**Text passage**.
========

Most of the extra time is taken by sring. The overhead is constant, however (for a given expression). So for series_fast(sin(a**2 + a*b), a, 10) the extra routines take about 50% of the total time (the function is 2-4 x slower). For series_fast(sin(a**2 + a*b), a, 100), they take 2% of the total time and the function is almost as fast as on QQ

There is, of course scope for speedup in sring (as mentioned in its file). Another option is to minimise the number of calls to sring, if possible to just one (in the series_fast function).

In my last post I talked about the new solveset module that Harsh and Amit are working on. I am working with them and I sent a patch to add a domain argument to the solveset function. It is pretty cool stuff in that solution is always guaranteed to be complete.

Next Week

I haven't been yet been able to start porting the code to Symengine as the Polynomial wrappers are not yet ready. Hopefully, they should be done by the next week. Till, then I will focus on improving series_fast and any interesting issues that come my way.

========

**What the task requires**. Reproduce the section of the passage that opens with the words containing "In my last post" and closes with "to be complete.", swapping "patch" for "pull request".

**Given entries**.
========

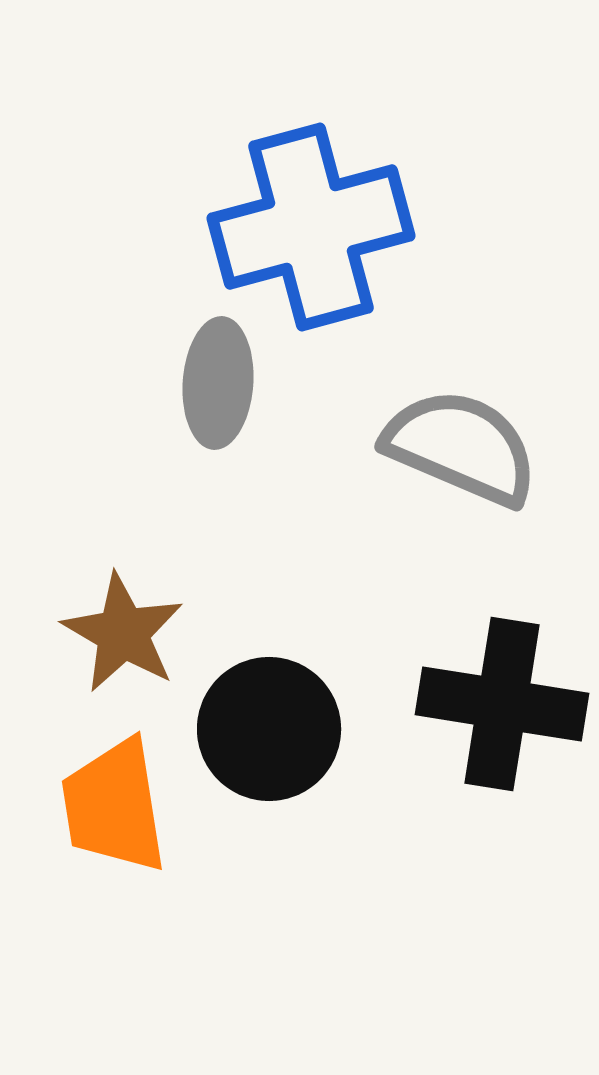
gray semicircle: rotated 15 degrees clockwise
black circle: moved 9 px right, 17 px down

========

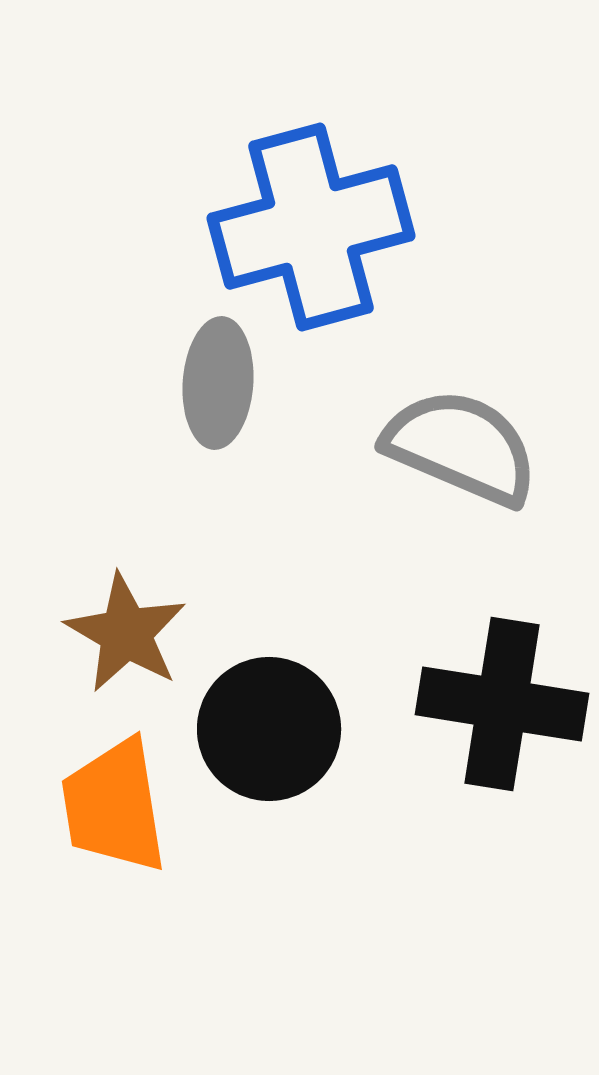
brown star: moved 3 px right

========

**Output of the task**.
In my last post I talked about the new solveset module that Harsh and Amit are working on. I am working with them and I sent a pull request to add a domain argument to the solveset function. It is pretty cool stuff in that solution is always guaranteed to be complete.